Gather all relevant documents you want your model to be built off of.
These documents must be in one folder and in the following formats - PDFs, text, and docx.
Generating a Dataset
- Start by creating a new Canvas.
- Then open the Elements Drawer and drag the LLM Dataset Generator element onto the newly created Canvas.
- Using the ... open the LLM Dataset Generator Element settings and adjust the following:
- Topic: This can be anything you would like.
- References folder path: Use the Select Directory button to choose the folder where your documents are located.
- Output folder path: Use the Select Directory button to choose the folder where you would like to save the output of the dataset generation.
-
Dataset size: Add the number of topics you want your dataset to train with.
We recommend starting with 5 for testing and getting familiar with the process of dataset generation. This generates a list of five topics and is quicker for training, but it will not produce as accurate of a model as a larger dataset size.
The higher the dataset size, the more accurate your dataset and trained model will be. However, the larger the dataset size, the longer it will take to generate your dataset. It can take several hours to generate large datasets, so be patient.
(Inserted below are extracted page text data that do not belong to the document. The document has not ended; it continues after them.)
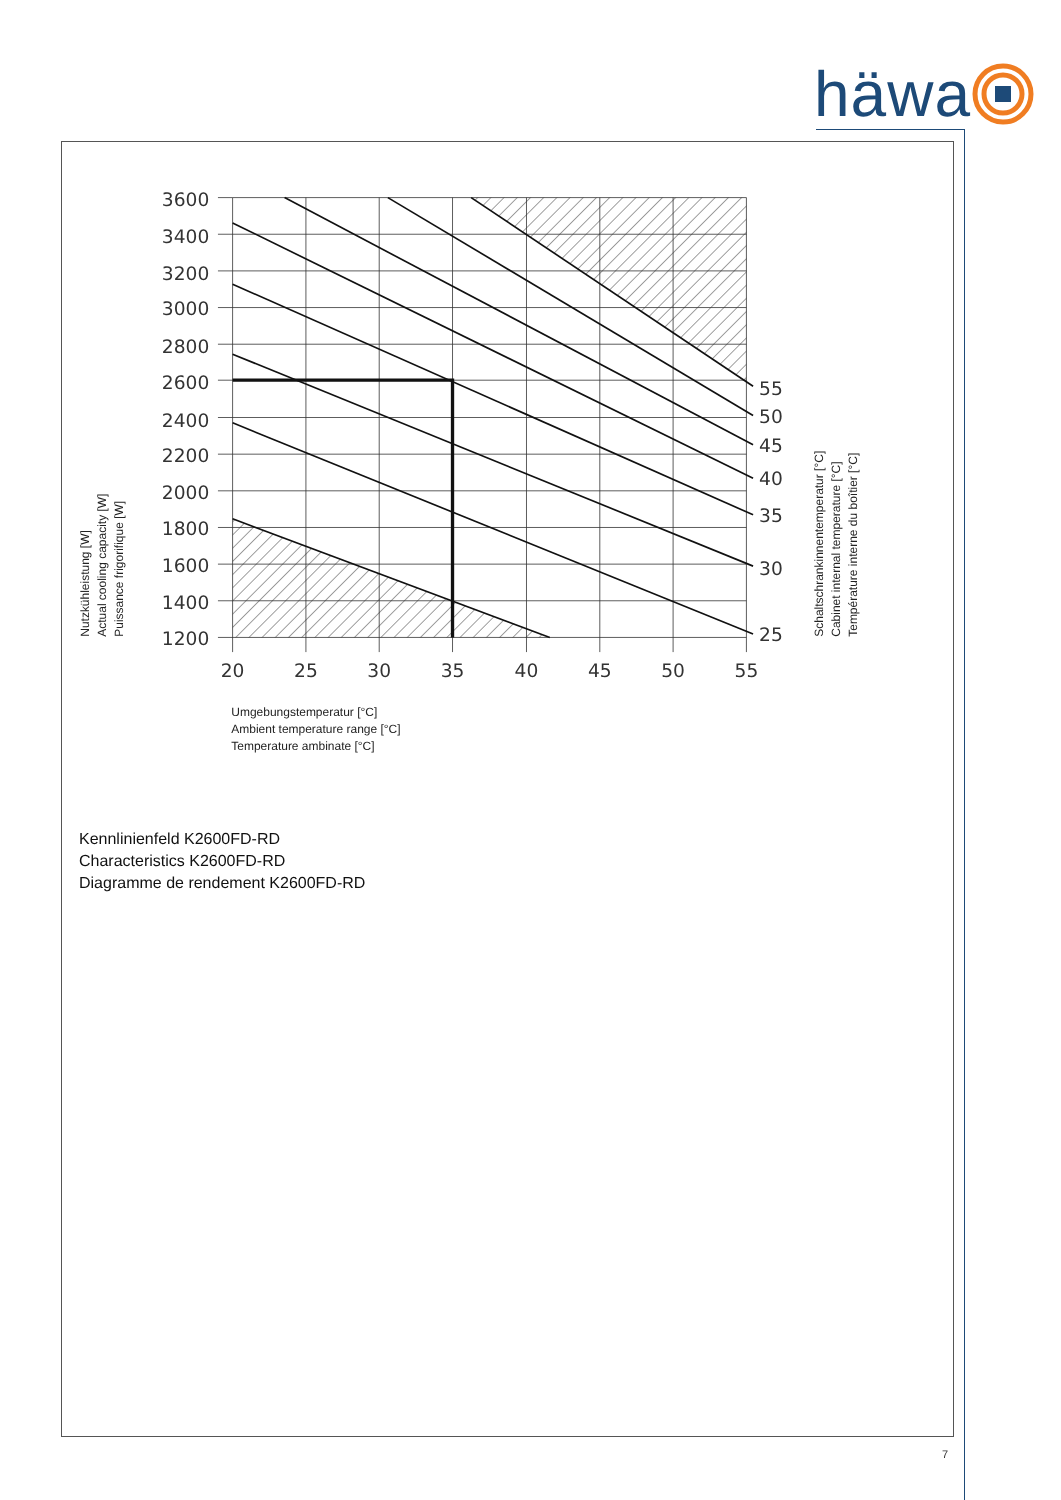häwa
3600
3400
3200
3000
2800
2600
2400
2200
2000
1800
1600
1400
1200
20
25
30
35
40
45
50
55
55
50
45
40
35
30
25
Nutzkühleistung [W]
Actual cooling capacity [W]
Puissance frigorifique [W]
Schaltschrankinnentemperatur [°C]
Cabinet internal temperature [°C]
Température interne du boîtier [°C]
Umgebungstemperatur [°C]
Ambient temperature range [°C]
Temperature ambinate [°C]
Kennlinienfeld K2600FD-RD
Characteristics K2600FD-RD
Diagramme de rendement K2600FD-RD
7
- Enter your Groq, GPT, Claude, or Gemini API keys.
You can add as many as you like, but at least one is required. You can get a free Groq key below
Groq API Key - Click the Run button to start the generation process
dependencies will be installed the first time this flow is run, so it may take a while for them to install
- A folder with the name
dataset_[your_topic_name]_[timestamp]
will be created in the output folder path. This folder is what you connect to the Dataset Folder Path in the LLM Trainer Element in the Training step.